25/07/18

... fora do tempo...


«...os seres não cessam de mudar de lugar em relação a nós. na marcha insensível mas eterna do mundo, nós consideramo-los como imóveis num instante de visão, demasiado breve para que seja percebido o movimento que os arrasta. mas basta escolher na nossa memória duas imagens suas, tomadas em instantes diferentes, bastante próximos no entanto para que eles não tenham mudado em si mesmo, pelo menos sensivelmente, e a diferença das duas imagens mede a deslocação que eles operavam em relação a nós...»

**TAREFA PROPOSTA A:** Reescreva todas as entradas de espécimes botânicos como uma lista JSON de strings, com uma string para cada linha e sem as linhas em branco. Deixe as imagens fora da resposta.

**MATERIAIS DO EXERCÍCIO:**
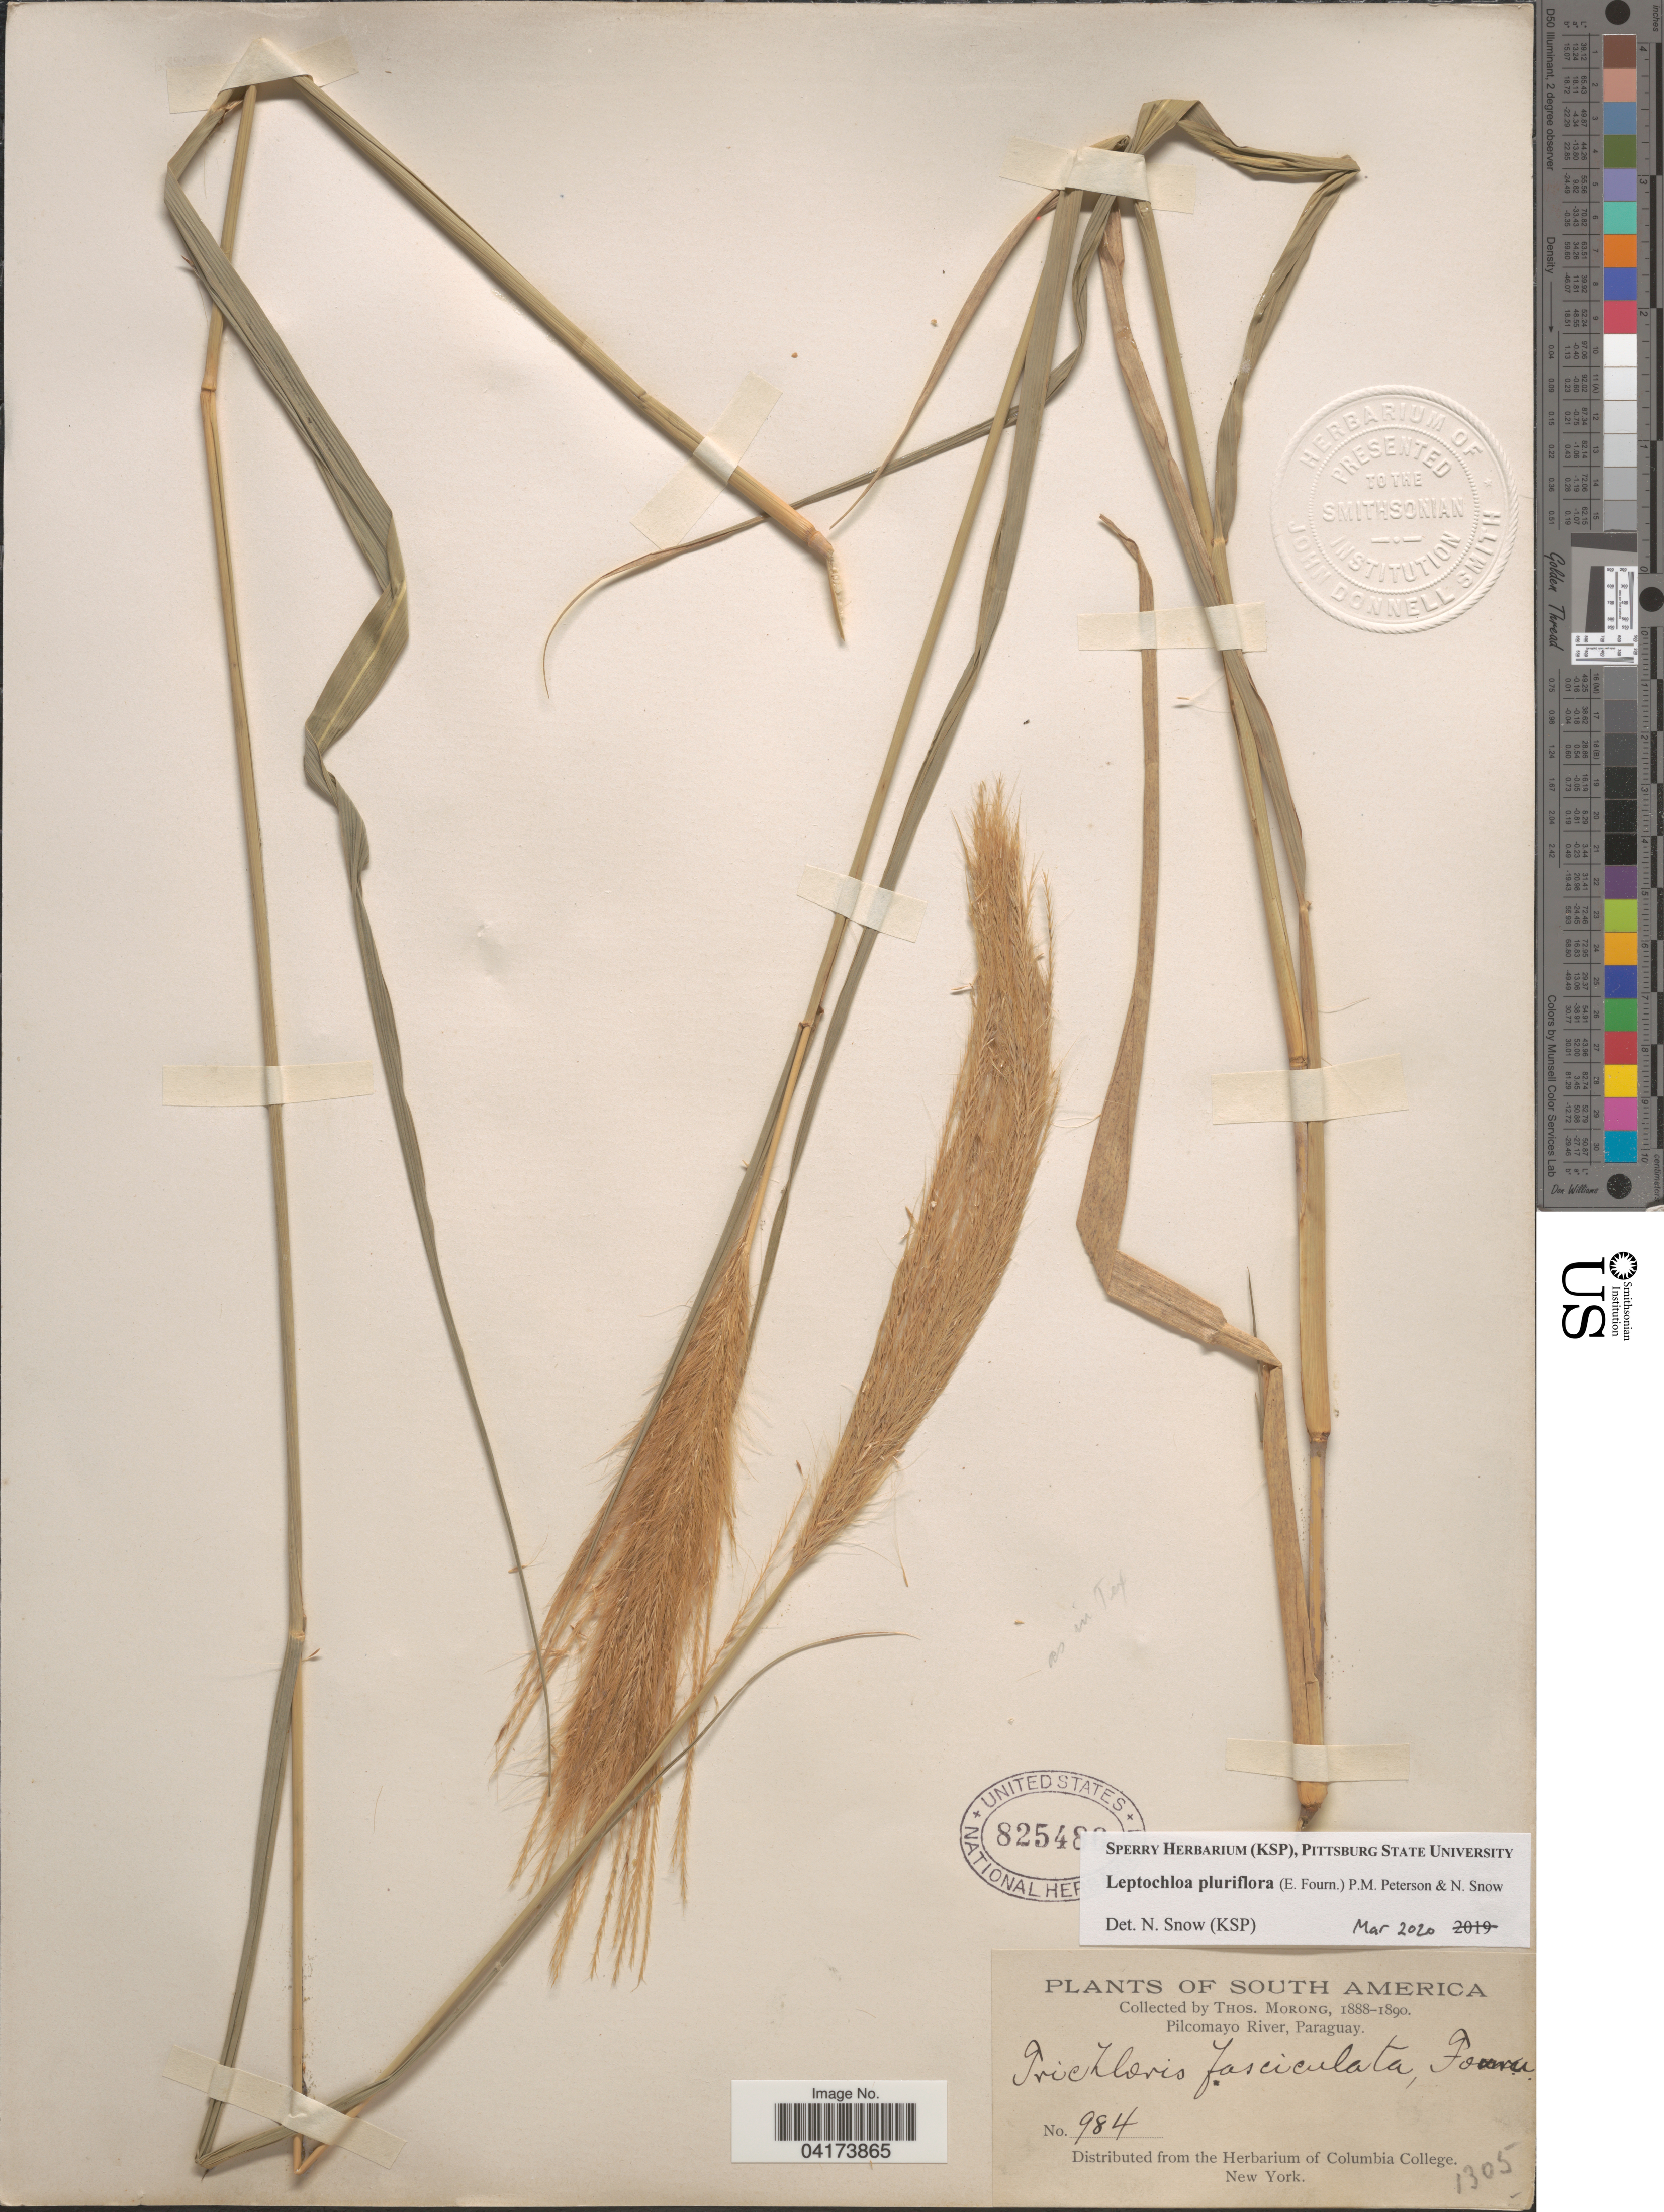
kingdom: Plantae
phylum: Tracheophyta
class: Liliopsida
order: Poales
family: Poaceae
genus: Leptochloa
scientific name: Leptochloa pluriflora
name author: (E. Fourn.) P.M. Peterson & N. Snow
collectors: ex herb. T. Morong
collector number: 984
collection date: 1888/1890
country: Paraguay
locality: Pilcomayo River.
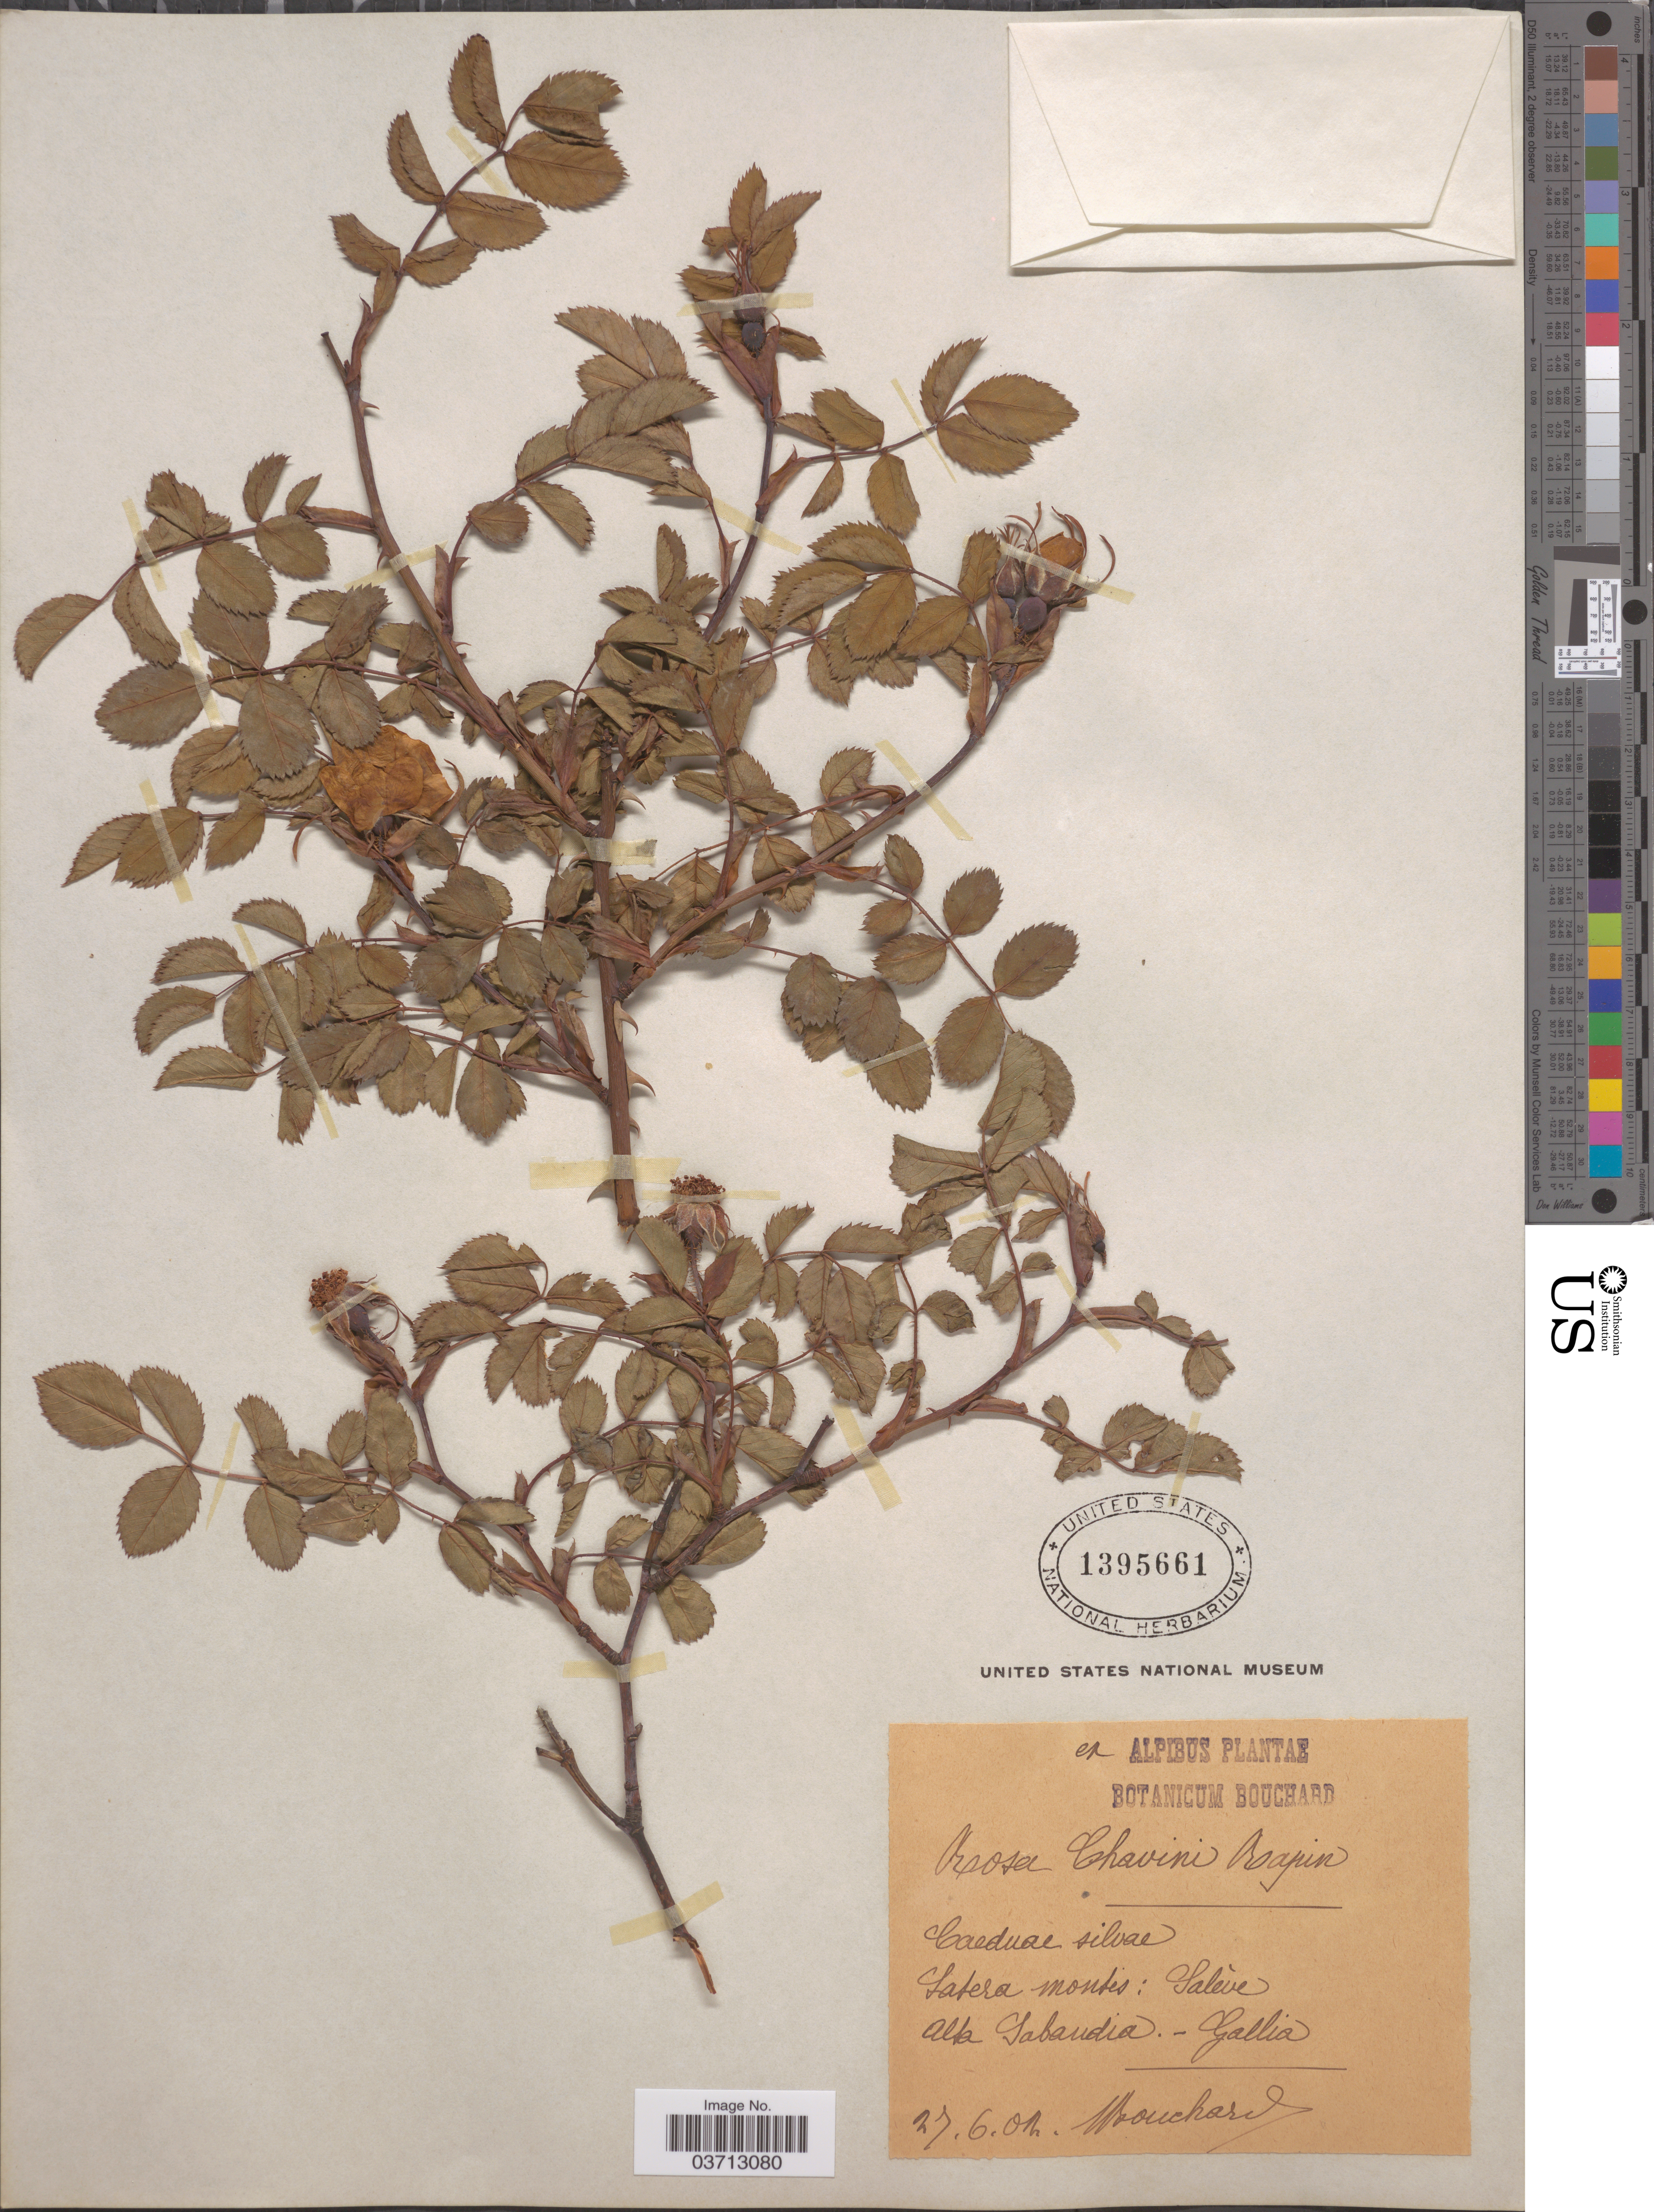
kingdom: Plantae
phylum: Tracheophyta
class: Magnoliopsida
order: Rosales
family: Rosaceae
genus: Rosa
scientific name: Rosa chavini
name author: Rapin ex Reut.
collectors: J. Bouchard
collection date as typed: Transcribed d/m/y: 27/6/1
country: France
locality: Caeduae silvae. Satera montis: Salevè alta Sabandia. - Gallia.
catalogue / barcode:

**TAREFA PROPOSTA B:** Segundo o excerto do documento, o que mede a diferença entre as duas imagens escolhidas na memória?

**RESPOSTA CORRETA A:**
[
  "kingdom: Plantae",
  "phylum: Tracheophyta",
  "class: Liliopsida",
  "order: Poales",
  "family: Poaceae",
  "genus: Leptochloa",
  "scientific name: Leptochloa pluriflora",
  "name author: (E. Fourn.) P.M. Peterson & N. Snow",
  "collectors: ex herb. T. Morong",
  "collector number: 984",
  "collection date: 1888/1890",
  "country: Paraguay",
  "locality: Pilcomayo River.",
  "kingdom: Plantae",
  "phylum: Tracheophyta",
  "class: Magnoliopsida",
  "order: Rosales",
  "family: Rosaceae",
  "genus: Rosa",
  "scientific name: Rosa chavini",
  "name author: Rapin ex Reut.",
  "collectors: J. Bouchard",
  "collection date as typed: Transcribed d/m/y: 27/6/1",
  "country: France",
  "locality: Caeduae silvae. Satera montis: Salevè alta Sabandia. - Gallia.",
  "catalogue / barcode:"
]

**RESPOSTA CORRETA B:** Mede a deslocação que os seres operavam em relação a nós.